Die Wiederaufbereitung von radioaktiven Abfällen befindet sich noch in der Grundlagenforschung und stellt derzeit keine Alternative dar. Diese Aufbereitungsmöglichkeit funktioniert nur in einem Forschungsreaktor und von einer breiten Anwendung sind wir noch weit entfernt. Doch auch mit dieser Variante müssten die restlichen Abfälle immer noch in einem Tiefenlager gelagert werden.

Wurde geprüft, die Abfälle unter den Alpen zu vergraben?

Ja, diese Möglichkeit wurde geprüft. Das Problem in den Alpen ist, dass man kaum 100 Meter findet, in welchem das Gestein respektive die Gesteinsschichten nicht zerbrochen sind. In diesen Störungen läuft dann auch Wasser durch, was ein Endlager verunmöglicht. Dies wurde auch mit Probebohrungen belegt.

Warum müssen Brennstäbe im Zwischenlager Würenlingen überwacht werden und warum kann man in einem Tiefenlager sich diese sich selbst überlassen?
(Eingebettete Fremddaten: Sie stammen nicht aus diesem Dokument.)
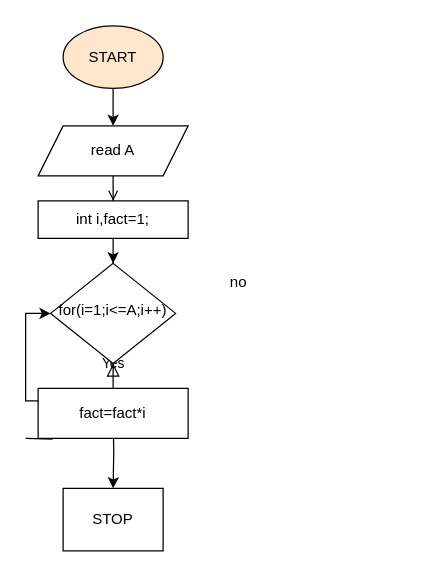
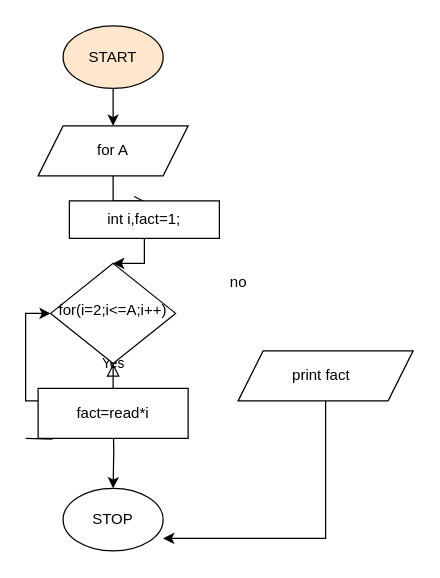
  <mxCell id="0" />
  <mxCell id="1" parent="0" />
  <mxCell id="2" value="Yes" style="rounded=0;html=1;jettySize=auto;orthogonalLoop=1;fontSize=11;endArrow=block;endFill=0;endSize=8;strokeWidth=1;shadow=0;labelBackgroundColor=none;edgeStyle=orthogonalEdgeStyle;" edge="1" parent="1" source="3"><mxGeometry y="20" relative="1" as="geometry"><mxPoint as="offset" /><mxPoint x="90" y="290" as="targetPoint" /></mxGeometry></mxCell>
- <mxCell id="3" value="for(i=1;i&amp;lt;=A;i++)" style="rhombus;whiteSpace=wrap;html=1;shadow=0;fontFamily=Helvetica;fontSize=12;align=center;strokeWidth=1;spacing=6;spacingTop=-4;" vertex="1" parent="1"><mxGeometry x="40" y="210" width="100" height="80" as="geometry" /></mxCell>
+ <mxCell id="3" value="for(i=2;i&amp;lt;=A;i++)" style="rhombus;whiteSpace=wrap;html=1;shadow=0;fontFamily=Helvetica;fontSize=12;align=center;strokeWidth=1;spacing=6;spacingTop=-4;" vertex="1" parent="1"><mxGeometry x="40" y="210" width="100" height="80" as="geometry" /></mxCell>
  <mxCell id="4" style="edgeStyle=orthogonalEdgeStyle;rounded=0;orthogonalLoop=1;jettySize=auto;html=1;entryX=0.5;entryY=0;entryDx=0;entryDy=0;" edge="1" parent="1" target="7"><mxGeometry relative="1" as="geometry"><mxPoint x="90" y="330" as="sourcePoint" /></mxGeometry></mxCell>
  <mxCell id="5" style="edgeStyle=orthogonalEdgeStyle;rounded=0;orthogonalLoop=1;jettySize=auto;html=1;entryX=0.5;entryY=0;entryDx=0;entryDy=0;" edge="1" parent="1" source="6"><mxGeometry relative="1" as="geometry"><mxPoint x="90" y="100" as="targetPoint" /></mxGeometry></mxCell>
  <mxCell id="6" value="START" style="ellipse;whiteSpace=wrap;html=1;fillColor=#ffe6cc;" vertex="1" parent="1"><mxGeometry x="50" y="20" width="80" height="50" as="geometry" /></mxCell>
- <mxCell id="7" value="STOP" style="whiteSpace=wrap;html=1;rounded=0;" vertex="1" parent="1"><mxGeometry x="50" y="390" width="80" height="50" as="geometry" /></mxCell>
+ <mxCell id="7" value="STOP" style="ellipse;whiteSpace=wrap;html=1;" vertex="1" parent="1"><mxGeometry x="50" y="390" width="80" height="50" as="geometry" /></mxCell>
  <mxCell id="8" style="edgeStyle=orthogonalEdgeStyle;rounded=0;orthogonalLoop=1;jettySize=auto;html=1;entryX=0.5;entryY=0;entryDx=0;entryDy=0;endArrow=open;" edge="1" parent="1" source="9" target="13"><mxGeometry relative="1" as="geometry" /></mxCell>
- <mxCell id="9" value="&lt;span&gt;read A&lt;/span&gt;" style="shape=parallelogram;perimeter=parallelogramPerimeter;whiteSpace=wrap;html=1;fixedSize=1;" vertex="1" parent="1"><mxGeometry x="30" y="100" width="120" height="40" as="geometry" /></mxCell>
+ <mxCell id="9" value="&lt;span&gt;for A&lt;/span&gt;" style="shape=parallelogram;perimeter=parallelogramPerimeter;whiteSpace=wrap;html=1;fixedSize=1;" vertex="1" parent="1"><mxGeometry x="30" y="100" width="120" height="40" as="geometry" /></mxCell>
+ <mxCell id="10" style="edgeStyle=orthogonalEdgeStyle;rounded=0;orthogonalLoop=1;jettySize=auto;html=1;exitX=0.5;exitY=1;exitDx=0;exitDy=0;entryX=1;entryY=0.8;entryDx=0;entryDy=0;entryPerimeter=0;" edge="1" parent="1" source="11" target="7"><mxGeometry relative="1" as="geometry" /></mxCell>
+ <mxCell id="11" value="&lt;span&gt;print fact&amp;nbsp;&amp;nbsp;&lt;/span&gt;" style="shape=parallelogram;perimeter=parallelogramPerimeter;whiteSpace=wrap;html=1;fixedSize=1;" vertex="1" parent="1"><mxGeometry x="190" y="280" width="140" height="40" as="geometry" /></mxCell>
  <mxCell id="12" style="edgeStyle=orthogonalEdgeStyle;rounded=0;orthogonalLoop=1;jettySize=auto;html=1;exitX=0.5;exitY=1;exitDx=0;exitDy=0;" edge="1" parent="1" source="13" target="3"><mxGeometry relative="1" as="geometry" /></mxCell>
- <mxCell id="13" value="&lt;span&gt;int i,fact=1;&lt;/span&gt;" style="rounded=0;whiteSpace=wrap;html=1;" vertex="1" parent="1"><mxGeometry x="30" y="160" width="120" height="30" as="geometry" /></mxCell>
+ <mxCell id="13" value="&lt;span&gt;int i,fact=1;&lt;/span&gt;" style="rounded=0;whiteSpace=wrap;html=1;" vertex="1" parent="1"><mxGeometry x="55" y="160" width="120" height="30" as="geometry" /></mxCell>
  <mxCell id="14" style="edgeStyle=orthogonalEdgeStyle;rounded=0;orthogonalLoop=1;jettySize=auto;html=1;entryX=0;entryY=0.5;entryDx=0;entryDy=0;" edge="1" parent="1" target="3"><mxGeometry relative="1" as="geometry"><mxPoint x="20" y="350" as="sourcePoint" /></mxGeometry></mxCell>
- <mxCell id="15" value="fact=fact*i" style="rounded=0;whiteSpace=wrap;html=1;" vertex="1" parent="1"><mxGeometry x="30" y="310" width="120" height="40" as="geometry" /></mxCell>
+ <mxCell id="15" value="fact=read*i" style="rounded=0;whiteSpace=wrap;html=1;" vertex="1" parent="1"><mxGeometry x="30" y="310" width="120" height="40" as="geometry" /></mxCell>
  <mxCell id="16" value="no" style="text;html=1;align=center;verticalAlign=middle;resizable=0;points=[];autosize=1;" vertex="1" parent="1"><mxGeometry x="175" y="215" width="30" height="20" as="geometry" /></mxCell>
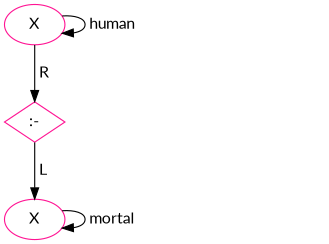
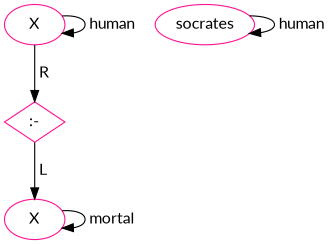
  digraph {
    fontname=Lato
    node [color=deeppink fontname=Lato]
    edge [fontname=Lato]
    n1 [label=X]
    n2 [label=X]
    ":-" [shape=diamond]
+   socrates
    n1 -> n1 [label=" mortal"]
    n2 -> n2 [label=" human"]
    n2 -> ":-" [label=" R"]
    ":-" -> n1 [label=" L"]
+   socrates -> socrates [label=" human"]
  }
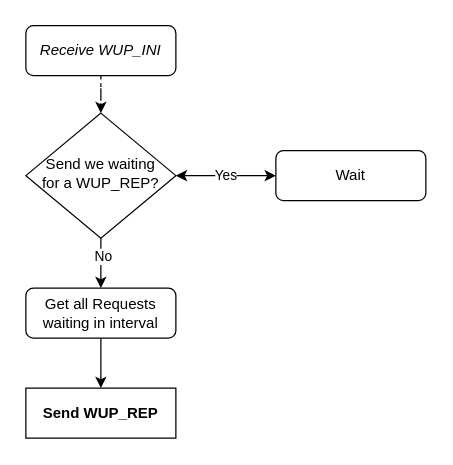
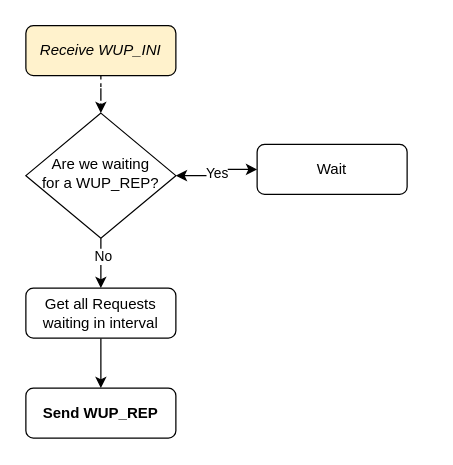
  <mxCell id="0" />
  <mxCell id="1" parent="0" />
  <mxCell id="2" value="" style="edgeStyle=orthogonalEdgeStyle;rounded=0;orthogonalLoop=1;jettySize=auto;html=1;dashed=1;" edge="1" parent="1" source="3" target="9"><mxGeometry relative="1" as="geometry" /></mxCell>
- <mxCell id="3" value="Receive WUP_INI" style="rounded=1;whiteSpace=wrap;html=1;fontSize=12;glass=0;strokeWidth=1;shadow=0;fontStyle=2" vertex="1" parent="1"><mxGeometry x="20" y="20" width="120" height="40" as="geometry" /></mxCell>
+ <mxCell id="3" value="Receive WUP_INI" style="rounded=1;whiteSpace=wrap;html=1;fontSize=12;glass=0;strokeWidth=1;shadow=0;fontStyle=2;fillColor=#fff2cc;" vertex="1" parent="1"><mxGeometry x="20" y="20" width="120" height="40" as="geometry" /></mxCell>
  <mxCell id="4" value="" style="edgeStyle=orthogonalEdgeStyle;rounded=0;orthogonalLoop=1;jettySize=auto;html=1;" edge="1" parent="1" source="5" target="11"><mxGeometry relative="1" as="geometry" /></mxCell>
  <mxCell id="5" value="Get all Requests waiting  in interval" style="rounded=1;whiteSpace=wrap;html=1;fontSize=12;glass=0;strokeWidth=1;shadow=0;" vertex="1" parent="1"><mxGeometry x="20" y="230" width="120" height="40" as="geometry" /></mxCell>
  <mxCell id="6" value="Yes" style="edgeStyle=orthogonalEdgeStyle;rounded=0;orthogonalLoop=1;jettySize=auto;html=1;endArrow=classic;startArrow=classic;" edge="1" parent="1" source="9" target="10"><mxGeometry relative="1" as="geometry" /></mxCell>
  <mxCell id="7" value="" style="edgeStyle=orthogonalEdgeStyle;rounded=0;orthogonalLoop=1;jettySize=auto;html=1;" edge="1" parent="1" source="9" target="5"><mxGeometry relative="1" as="geometry" /></mxCell>
  <mxCell id="8" value="No" style="edgeLabel;html=1;align=center;verticalAlign=middle;resizable=0;points=[];" vertex="1" connectable="0" parent="7"><mxGeometry x="-0.323" y="1" relative="1" as="geometry"><mxPoint as="offset" /></mxGeometry></mxCell>
- <mxCell id="9" value="&lt;div&gt;Send we waiting &lt;br&gt;&lt;/div&gt;&lt;div&gt;for a WUP_REP?&lt;/div&gt;" style="rhombus;whiteSpace=wrap;html=1;shadow=0;fontFamily=Helvetica;fontSize=12;align=center;strokeWidth=1;spacing=6;spacingTop=-4;" vertex="1" parent="1"><mxGeometry x="20" y="90" width="120" height="100" as="geometry" /></mxCell>
- <mxCell id="10" value="Wait" style="rounded=1;whiteSpace=wrap;html=1;fontSize=12;glass=0;strokeWidth=1;shadow=0;" vertex="1" parent="1"><mxGeometry x="220" y="120" width="120" height="40" as="geometry" /></mxCell>
- <mxCell id="11" value="Send WUP_REP" style="whiteSpace=wrap;html=1;fontSize=12;glass=0;strokeWidth=1;shadow=0;fontStyle=1;rounded=0;" vertex="1" parent="1"><mxGeometry x="20" y="310" width="120" height="40" as="geometry" /></mxCell>
+ <mxCell id="9" value="&lt;div&gt;Are we waiting &lt;br&gt;&lt;/div&gt;&lt;div&gt;for a WUP_REP?&lt;/div&gt;" style="rhombus;whiteSpace=wrap;html=1;shadow=0;fontFamily=Helvetica;fontSize=12;align=center;strokeWidth=1;spacing=6;spacingTop=-4;" vertex="1" parent="1"><mxGeometry x="20" y="90" width="120" height="100" as="geometry" /></mxCell>
+ <mxCell id="10" value="Wait" style="rounded=1;whiteSpace=wrap;html=1;fontSize=12;glass=0;strokeWidth=1;shadow=0;" vertex="1" parent="1"><mxGeometry x="205" y="115" width="120" height="40" as="geometry" /></mxCell>
+ <mxCell id="11" value="Send WUP_REP" style="rounded=1;whiteSpace=wrap;html=1;fontSize=12;glass=0;strokeWidth=1;shadow=0;fontStyle=1" vertex="1" parent="1"><mxGeometry x="20" y="310" width="120" height="40" as="geometry" /></mxCell>
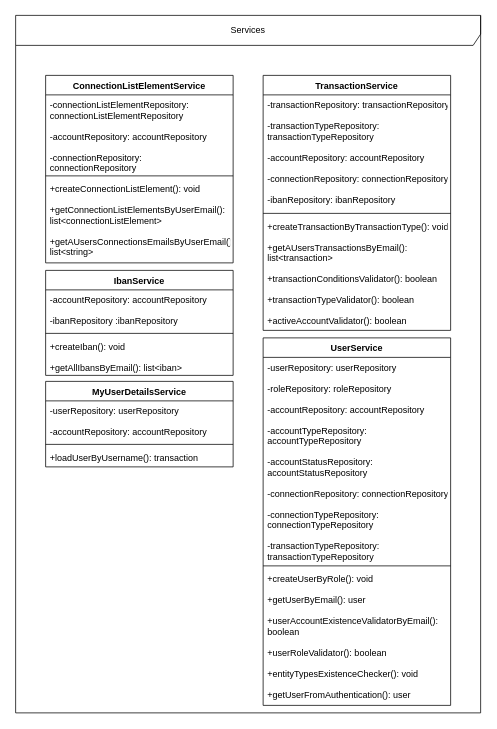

Die Brennstäbe in einem Zwischenlager liegen auch ohne Überwachung sicher, solange die Gesellschaft stabil ist. In einem Tiefenlager möchte man die Abfälle auch für gesellschaftlich instabile Zeiten sicher lagern.

Wie wird mit Entschädigungsforderung von Deutschland umgegangen?

Ein Ansatz könnte sein, die betroffenen Gemeinden ohne Berücksichtigung der Landesgrenzen zu evaluieren und später dann zu entschädigen.

Könnte Deutschland an der Grenze ein eigenes Tiefenlager bauen?

Der für ein Tiefenlager notwendige Opalinuston findet sich nur auf der Schweizer Seite ohne Störungen in der richtigen Tiefe. Für uns käme ein Tiefenlager auf deutschem Gebiet nicht in Frage, da dort der Opalinuston zu weit an der Oberfläche liegt.

Wie werden die lokalen Behörden die Interessen der Bevölkerung wahrnehmen?

Die Glattfelder Behörden sind mit Weiach und Stadel in direktem Kontakt. Auch ist Glattfelden Mitglied in der Regionalkonferenz «Nördlich Lägern» und können so Anliegen direkt einbringen.